In the immigration case, the Obama administration opposes Arizona’s requirement that police check the legal status of people they stop for other reasons. The administration argued in Arizona v. United States, No. 11-182, that the federal government has the exclusive authority to enact and enforce immigration laws.

The MSBA session will also address what Turley referred to as among the most significant First Amendment cases in many years. United States v. Alvarez, No. 11-210, which awaits the court’s decision, addresses the constitutionality of the federal Stolen Valor Act, which makes it a crime for anyone to falsely claim they have been awarded a U.S. military decoration or medal.

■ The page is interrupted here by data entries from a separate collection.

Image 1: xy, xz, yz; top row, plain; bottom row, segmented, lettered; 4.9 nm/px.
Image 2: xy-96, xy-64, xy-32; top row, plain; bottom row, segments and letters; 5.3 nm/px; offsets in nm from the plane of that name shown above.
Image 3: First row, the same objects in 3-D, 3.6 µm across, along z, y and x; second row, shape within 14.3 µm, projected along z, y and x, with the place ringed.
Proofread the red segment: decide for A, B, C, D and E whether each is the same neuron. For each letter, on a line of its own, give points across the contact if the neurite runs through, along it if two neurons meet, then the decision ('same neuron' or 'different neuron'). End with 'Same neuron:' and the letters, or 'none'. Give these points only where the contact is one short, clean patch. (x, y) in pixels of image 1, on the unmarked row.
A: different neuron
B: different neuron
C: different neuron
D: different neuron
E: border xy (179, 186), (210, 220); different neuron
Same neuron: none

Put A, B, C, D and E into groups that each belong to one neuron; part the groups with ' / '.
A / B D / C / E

The law differs significantly from other federal fraud statutes, which criminalize lies that are told to secure financial gain. The Stolen Valor Act makes the lie itself the crime, Turley said.

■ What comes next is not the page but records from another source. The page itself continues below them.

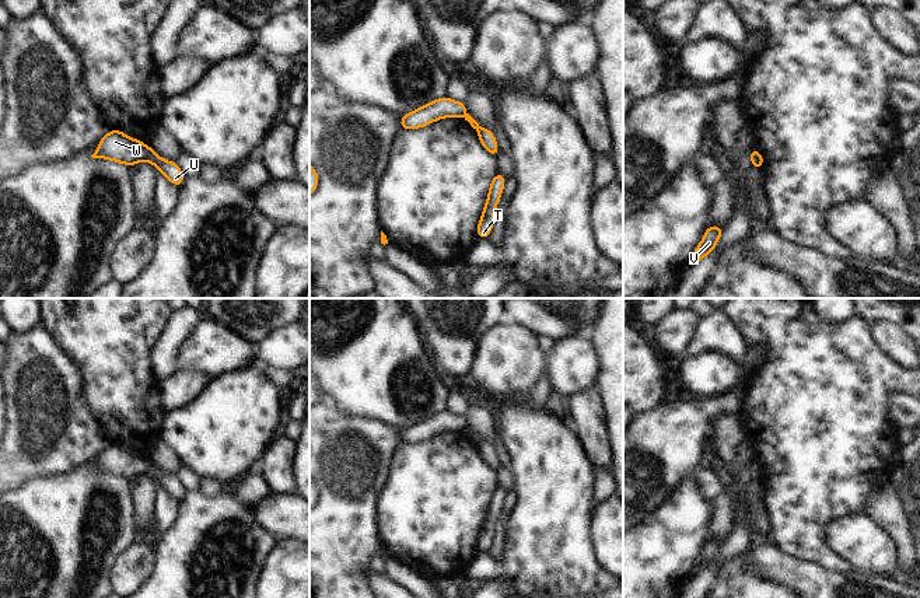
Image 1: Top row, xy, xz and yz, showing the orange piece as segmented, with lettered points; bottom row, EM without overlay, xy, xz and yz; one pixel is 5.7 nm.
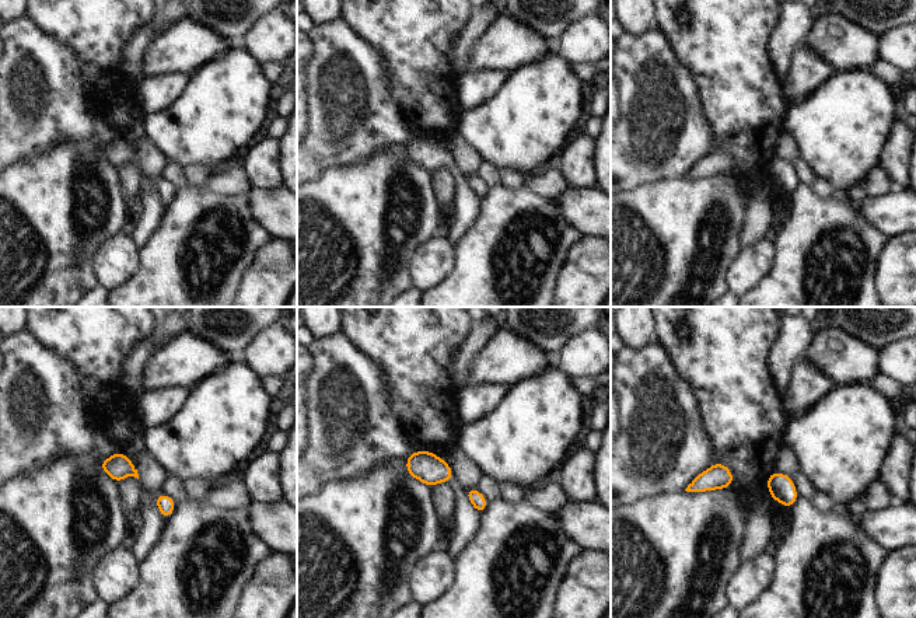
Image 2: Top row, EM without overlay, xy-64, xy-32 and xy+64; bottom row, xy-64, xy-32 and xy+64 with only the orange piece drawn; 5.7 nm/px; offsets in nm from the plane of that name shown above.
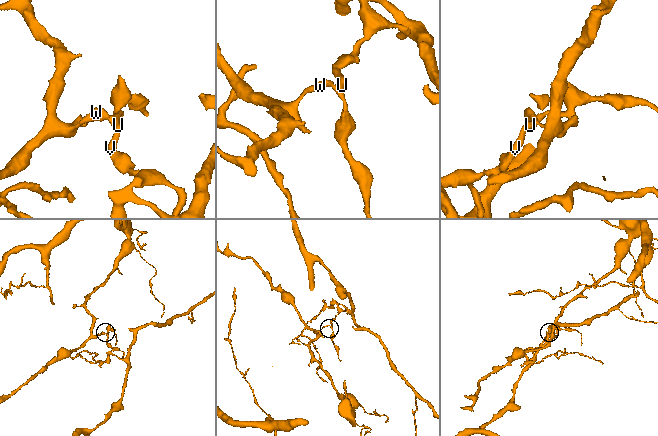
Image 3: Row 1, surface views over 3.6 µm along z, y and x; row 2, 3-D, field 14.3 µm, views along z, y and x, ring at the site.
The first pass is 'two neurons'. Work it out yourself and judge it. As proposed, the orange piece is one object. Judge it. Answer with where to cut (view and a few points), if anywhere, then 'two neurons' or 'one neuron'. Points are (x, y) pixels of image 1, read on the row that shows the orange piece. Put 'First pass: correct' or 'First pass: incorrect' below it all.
cut xy (153, 150), (147, 161); two neurons
First pass: correct

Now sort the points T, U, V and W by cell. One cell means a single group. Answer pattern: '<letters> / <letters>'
T U V / W

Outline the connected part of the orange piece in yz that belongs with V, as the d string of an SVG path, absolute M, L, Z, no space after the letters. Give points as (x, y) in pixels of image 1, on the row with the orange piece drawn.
M711 224L710 227L706 228L703 232L703 238L700 244L695 248L692 253L692 265L696 265L700 262L703 258L706 258L710 252L714 251L717 246L721 232L724 231L724 227Z

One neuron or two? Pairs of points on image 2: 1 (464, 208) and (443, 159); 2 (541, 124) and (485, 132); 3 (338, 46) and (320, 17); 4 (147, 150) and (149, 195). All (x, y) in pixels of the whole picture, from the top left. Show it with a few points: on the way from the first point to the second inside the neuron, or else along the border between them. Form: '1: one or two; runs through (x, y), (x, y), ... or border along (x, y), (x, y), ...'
1: one; runs through (462, 195), (454, 171)
2: one; runs through (527, 124), (516, 131), (499, 131)
3: two; border along (339, 16), (315, 25)
4: two; border along (139, 166), (154, 188)

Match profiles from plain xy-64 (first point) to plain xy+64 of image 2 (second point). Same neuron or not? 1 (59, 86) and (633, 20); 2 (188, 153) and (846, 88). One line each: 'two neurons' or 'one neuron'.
1: two neurons
2: one neuron

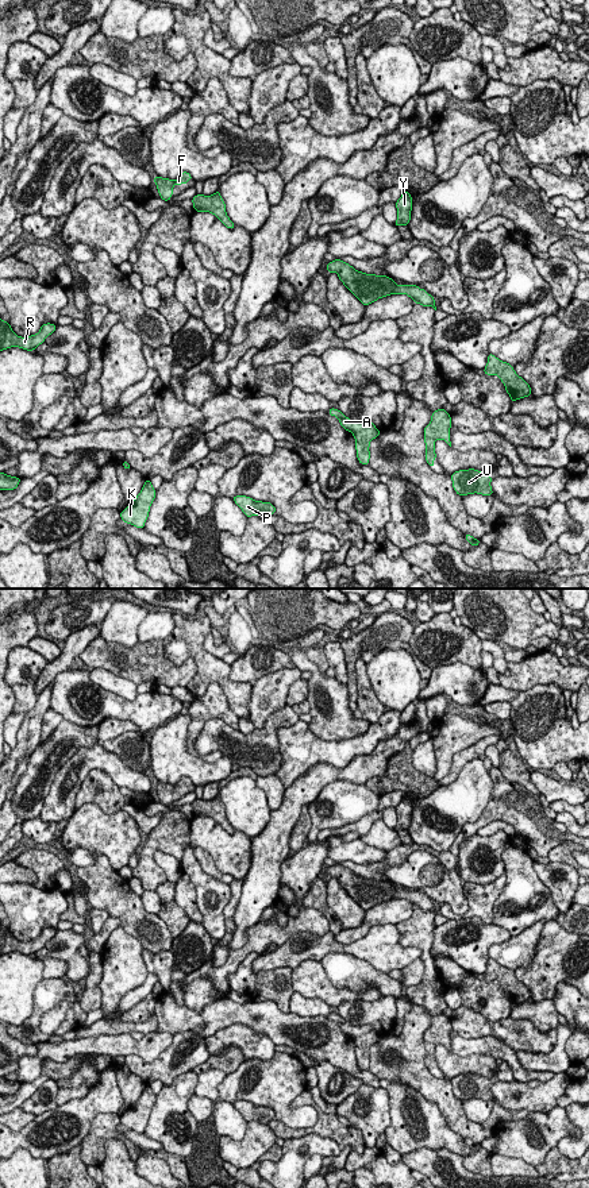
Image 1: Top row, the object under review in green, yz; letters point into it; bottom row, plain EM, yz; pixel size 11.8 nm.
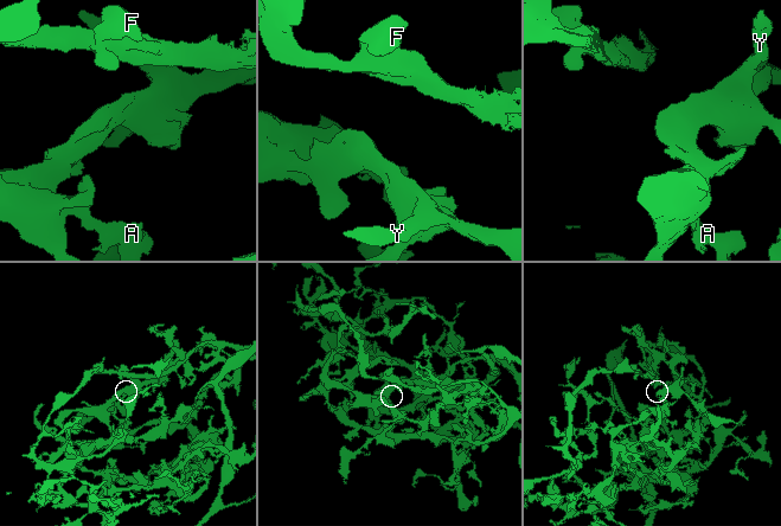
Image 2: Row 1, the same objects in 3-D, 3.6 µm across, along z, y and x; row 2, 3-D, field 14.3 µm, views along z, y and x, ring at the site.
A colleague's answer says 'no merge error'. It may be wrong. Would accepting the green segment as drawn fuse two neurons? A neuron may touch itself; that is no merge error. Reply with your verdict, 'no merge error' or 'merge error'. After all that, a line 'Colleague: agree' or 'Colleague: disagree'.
no merge error
Colleague: agree

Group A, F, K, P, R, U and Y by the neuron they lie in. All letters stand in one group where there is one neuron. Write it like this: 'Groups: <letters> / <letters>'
Groups: A F K P R U Y

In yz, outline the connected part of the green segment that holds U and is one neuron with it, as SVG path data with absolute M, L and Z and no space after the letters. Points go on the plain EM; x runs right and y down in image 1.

The act presents “one of the gravest threats to free speech,” he said. “Once you give the government the right to criminalize a lie, you give them the right to determine what is true and what is not.”

Turley is scheduled to be joined on the panel by attorney Patricia Ann Millett, a former assistant U.S. solicitor general and head of Akin Gump Strauss Hauer & Feld LLP’s Supreme Court practice in Washington; and Jess Bravin, the Wall Street Journal’s Supreme Court correspondent. Andrew H. Baida, a former solicitor general of Maryland who is now a partner with Rosenberg | Martin | Greenberg LLP in Baltimore, co-chaired the program with Court of Special Appeals Judge Robert A. Zarnoch and is scheduled to moderate the panel.

“By any measure, this will be a historic term,” Turley said. “We could literally spend weeks talking about these cases.”